Make Locked User Accounts Available from Service Catalog

fcaruso123
Tera Expert

We have a catalog item to allow equipment to be returned after an employee has left the company. Selecting the employee (from sys_user) brings up a list of assets assigned to that user. This all works great, except for when the employee being offboarded is marked locked on their user record (sys_user). There is a business rule "user query" that prevents locked accounts from being viewed by role admin and user_admin. Easy enough to remove the restriction but then any menu referencing user records will show the locked users: Ex: assigned to on incident, change, sc_task, ritm. (as well as other places).
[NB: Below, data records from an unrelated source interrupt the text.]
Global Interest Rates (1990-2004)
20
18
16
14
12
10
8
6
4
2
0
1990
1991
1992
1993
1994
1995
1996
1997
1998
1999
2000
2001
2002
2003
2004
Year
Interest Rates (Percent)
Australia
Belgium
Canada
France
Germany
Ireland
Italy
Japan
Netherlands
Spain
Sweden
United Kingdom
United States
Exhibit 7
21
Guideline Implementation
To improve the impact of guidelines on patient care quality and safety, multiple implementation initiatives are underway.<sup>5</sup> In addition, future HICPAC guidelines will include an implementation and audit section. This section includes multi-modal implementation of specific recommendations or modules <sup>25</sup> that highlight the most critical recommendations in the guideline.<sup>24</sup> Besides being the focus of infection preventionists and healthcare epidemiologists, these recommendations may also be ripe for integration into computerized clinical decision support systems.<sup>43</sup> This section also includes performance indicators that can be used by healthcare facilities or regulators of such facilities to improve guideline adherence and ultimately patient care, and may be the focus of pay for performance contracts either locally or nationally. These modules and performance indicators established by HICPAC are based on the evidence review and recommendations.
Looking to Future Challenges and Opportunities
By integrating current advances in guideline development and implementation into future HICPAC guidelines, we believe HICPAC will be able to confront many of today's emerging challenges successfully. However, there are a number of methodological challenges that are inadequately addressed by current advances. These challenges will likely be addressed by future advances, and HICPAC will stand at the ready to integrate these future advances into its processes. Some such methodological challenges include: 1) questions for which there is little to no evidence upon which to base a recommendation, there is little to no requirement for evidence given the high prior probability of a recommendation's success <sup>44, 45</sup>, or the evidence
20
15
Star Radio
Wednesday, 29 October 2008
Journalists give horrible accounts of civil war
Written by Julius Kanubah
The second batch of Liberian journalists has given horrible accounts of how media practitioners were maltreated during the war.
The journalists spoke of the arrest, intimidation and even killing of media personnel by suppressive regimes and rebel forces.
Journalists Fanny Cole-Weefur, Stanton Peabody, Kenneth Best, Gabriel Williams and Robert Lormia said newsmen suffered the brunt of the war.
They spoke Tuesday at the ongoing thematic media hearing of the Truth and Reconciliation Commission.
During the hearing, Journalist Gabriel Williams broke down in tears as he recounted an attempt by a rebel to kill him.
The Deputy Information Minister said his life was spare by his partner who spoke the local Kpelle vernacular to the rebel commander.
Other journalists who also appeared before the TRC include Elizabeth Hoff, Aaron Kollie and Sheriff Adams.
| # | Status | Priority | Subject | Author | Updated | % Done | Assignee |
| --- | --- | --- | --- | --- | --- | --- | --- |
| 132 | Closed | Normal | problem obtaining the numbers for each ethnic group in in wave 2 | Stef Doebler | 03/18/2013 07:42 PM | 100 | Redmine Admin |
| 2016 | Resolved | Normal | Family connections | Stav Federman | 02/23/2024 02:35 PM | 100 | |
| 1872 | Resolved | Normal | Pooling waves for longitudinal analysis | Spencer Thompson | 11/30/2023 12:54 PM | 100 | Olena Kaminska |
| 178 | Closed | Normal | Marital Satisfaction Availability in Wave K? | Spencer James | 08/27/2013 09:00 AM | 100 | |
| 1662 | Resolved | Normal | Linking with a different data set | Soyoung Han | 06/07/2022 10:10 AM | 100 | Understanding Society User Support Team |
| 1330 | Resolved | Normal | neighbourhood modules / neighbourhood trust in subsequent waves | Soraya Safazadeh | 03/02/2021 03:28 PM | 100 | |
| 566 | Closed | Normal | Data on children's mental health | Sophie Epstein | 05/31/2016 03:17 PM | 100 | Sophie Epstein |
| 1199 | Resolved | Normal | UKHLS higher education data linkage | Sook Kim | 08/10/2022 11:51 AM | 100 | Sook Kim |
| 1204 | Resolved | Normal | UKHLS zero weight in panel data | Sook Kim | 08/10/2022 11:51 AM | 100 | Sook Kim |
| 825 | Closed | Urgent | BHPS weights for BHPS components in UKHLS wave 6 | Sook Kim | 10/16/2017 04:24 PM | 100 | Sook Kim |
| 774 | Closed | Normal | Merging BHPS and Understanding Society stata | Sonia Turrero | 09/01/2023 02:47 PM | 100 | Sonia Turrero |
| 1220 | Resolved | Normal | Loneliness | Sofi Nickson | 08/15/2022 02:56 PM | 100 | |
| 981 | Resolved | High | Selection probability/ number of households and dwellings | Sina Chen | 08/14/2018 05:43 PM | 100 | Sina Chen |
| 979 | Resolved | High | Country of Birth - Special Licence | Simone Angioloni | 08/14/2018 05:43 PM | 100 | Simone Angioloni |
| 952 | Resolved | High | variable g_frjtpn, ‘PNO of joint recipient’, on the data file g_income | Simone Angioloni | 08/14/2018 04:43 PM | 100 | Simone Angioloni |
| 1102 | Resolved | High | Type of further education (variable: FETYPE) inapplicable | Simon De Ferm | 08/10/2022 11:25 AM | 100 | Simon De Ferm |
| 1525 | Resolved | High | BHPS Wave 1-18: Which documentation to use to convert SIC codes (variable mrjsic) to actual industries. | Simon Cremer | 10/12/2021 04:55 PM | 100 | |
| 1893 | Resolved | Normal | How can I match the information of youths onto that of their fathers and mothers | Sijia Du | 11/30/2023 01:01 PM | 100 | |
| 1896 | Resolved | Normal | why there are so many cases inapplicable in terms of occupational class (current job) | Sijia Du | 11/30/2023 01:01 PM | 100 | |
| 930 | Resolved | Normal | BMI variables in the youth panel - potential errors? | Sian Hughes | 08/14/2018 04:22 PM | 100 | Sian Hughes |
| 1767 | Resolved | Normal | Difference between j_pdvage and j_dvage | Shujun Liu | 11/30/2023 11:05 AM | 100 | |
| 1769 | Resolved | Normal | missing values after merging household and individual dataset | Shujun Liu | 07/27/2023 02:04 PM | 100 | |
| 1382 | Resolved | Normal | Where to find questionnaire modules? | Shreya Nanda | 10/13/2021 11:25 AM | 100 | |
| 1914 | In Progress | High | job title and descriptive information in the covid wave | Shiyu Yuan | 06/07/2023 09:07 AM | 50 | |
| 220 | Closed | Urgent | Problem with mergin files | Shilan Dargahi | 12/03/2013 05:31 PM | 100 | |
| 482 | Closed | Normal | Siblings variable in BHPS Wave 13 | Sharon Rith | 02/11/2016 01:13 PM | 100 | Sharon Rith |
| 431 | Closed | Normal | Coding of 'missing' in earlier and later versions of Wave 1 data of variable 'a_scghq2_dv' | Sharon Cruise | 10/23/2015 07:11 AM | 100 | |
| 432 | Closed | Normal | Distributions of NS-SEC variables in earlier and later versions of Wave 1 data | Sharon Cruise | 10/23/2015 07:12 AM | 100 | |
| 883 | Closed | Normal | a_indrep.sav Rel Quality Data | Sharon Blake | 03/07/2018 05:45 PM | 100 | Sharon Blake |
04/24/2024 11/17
We don't remove group membership when a user offboards.

 

Any thoughts on how else this might be achieved?

 

Thank you

3 REPLIES 3

Chaitanya ILCR
Kilo Patron

Hi @fcaruso123 ,

I have tried this approach

 

try this and let me know 

 

1.store session client data on for the logged in user on the load of the catalog item

 

create a client callable script include 

var testQueryonBR = Class.create();
testQueryonBR.prototype = Object.extendsObject(AbstractAjaxProcessor, {

    putClientDataForCatalog: function() {
        gs.getSession().putClientData('allowToViewLockedUsers', this.getParameter('sysparm_allow'));
		return gs.getSession().getClientData('allowToViewLockedUsers');
    },
    getClientData: function() {
        return gs.getSession().getClientData('allowToViewLockedUsers');
    },

    type: 'testQueryonBR'
});

 

and an onload client script to put client data which allows them to see the inactive users

function onLoad() {
    //Type appropriate comment here, and begin script below

    var k = new GlideAjax('testQueryonBR')
    k.addParam('sysparm_name', 'putClientDataForCatalog');
    k.addParam('sysparm_allow', 'true')
    k.getXMLAnswer();

}

and an onsubmit client script to hide inactive users

function onSubmit() {
    var k = new GlideAjax('testQueryonBR')
    k.addParam('sysparm_name', 'putClientDataForCatalog');
    k.addParam('sysparm_allow', null)
    k.getXMLAnswer();

}

 

and update the BR script with

if (!gs.getSession().getClientData('allowToViewLockedUsers'))
    current.addActiveQuery();

ChaitanyaILCR_0-1745338457272.png

 

the only issue I can see with this approach is 

user opens the catalog form and doesn't submit 

in this scenario the user can view the in active user until they end their session(log out)

 

 

OR

 

put an or condition in the BR to allow any other roled to users to see the inactive users

 

 

Please mark my answer as helpful/correct if it resolves your query.

Regards,
Chaitanya

Ian Mildon
Tera Guru

I actually built out something similar for our HR team so that inactive profiles can be selected on certain HR Catalog Items.

 

The key to this is that you will need to add a new custom field to the "sys_user" table for something like "u_show_inactive" and then pre-populate this on all records. Then on the catalog item in the reference field that points to "sys_user" you would add a simple filter of 

 

"active = true" OR "u_show_inactive=true"

 

This should then allow you to see/select these profiles even though they are actually inactive.

 

Now if you are wanting to do any additional data queries, you will need to do further scripting based on a client script and script include as server-side scripting can get around the business rule restriction. Or in some circumstances it's possible to use a "reverse" query to get around the business rule such as in this line of syntax:

 

if (grUser.next() && !grUser.active)

Appreciate the responses. Decided to go a different direction. Since there is currently only one catalog item that needs access to inactive user records, I wrote a script include which performs a gliderecord search of sys_user with the ignore business rule option. User enters the unique ID of employee and an Ajax call returns the attributes necessary to process the request.